*Vorliegender Text*

----

Aber gerade das macht deutlich, dass „1968“ eben nicht als personifizierte Revolte funktionierte, die am Ende die Republik erobert hat, sondern als Zündfunken, der eine ganze Zahl kleiner Rinnsale emanzipatorischer Bewegungen in Gang brachte, von denen viele erst in den 1980er Jahren und später Wirkung zeigten. Und viele noch immer unerfüllt sind. Die AfD kämpft also gegen das, was 1968 als emanzipatorische Modernisierung der Bundesrepublik begonnen hat, was die Republik offener, heller, menschlicher gemacht hat.

1969/1970 standen natürlich alle Protagonisten des Aufruhrs vor der Wahl, welchen Weg sie nun einschlagen wollten. Einige wenige haben sich radikalisiert und glaubten, die neue Welt mit Gewalt erzwingen zu können – das war dann die RAF, die die Republik über Jahre terrorisierte.

Andere resignierten. Kraushaar spricht von den vielen, die in der Folgezeit gescheitert sind und nirgendwo mehr namhaft auftauchten. Da viele Akteure damals studierten, haben sie im Anschluss eben oft auch akademische Laufbahnen betreten und dort für nachhaltige Forschung gesorgt, die zum Beispiel die Sozialwissenschaften bereicherte. Dass sie prominent in die Politik gingen, war eher die Ausnahme – wenn man an Daniel Cohn-Bendit und Joschka Fischer denkt.

----

*Rohdaten*

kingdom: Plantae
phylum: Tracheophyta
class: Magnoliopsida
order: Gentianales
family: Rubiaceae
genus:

----

*Aufgaben*
1 > Beantworte zum Text über „1968“ diese drei Fragen:
(a) Als was hat „1968“ laut Text funktioniert, wenn nicht als personifizierte Revolte?
(b) Wogegen kämpft die AfD nach Aussage des Textes?
(c) Welche zwei Namen nennt der Text für den prominenten Gang in die Politik?
2 > Fasse den Text über „1968“ in drei Sätzen zusammen.

*Lösungen*
1 >
(a) Als Zündfunke, der viele kleine Rinnsale emanzipatorischer Bewegungen in Gang brachte.
(b) Gegen das, was 1968 als emanzipatorische Modernisierung der Bundesrepublik begonnen hat.
(c) Daniel Cohn-Bendit und Joschka Fischer.

2 > „1968“ wirkte nicht als Revolte, die die Republik eroberte, sondern als Zündfunke für viele kleine emanzipatorische Bewegungen, von denen viele erst ab den 1980er Jahren Wirkung zeigten, und die AfD kämpft gegen diese Modernisierung. 1969/1970 mussten sich die Beteiligten entscheiden: Einige wenige radikalisierten sich, woraus die RAF entstand, andere resignierten. Viele gingen in akademische Laufbahnen und bereicherten etwa die Sozialwissenschaften, während ein prominenter Weg in die Politik eher die Ausnahme war.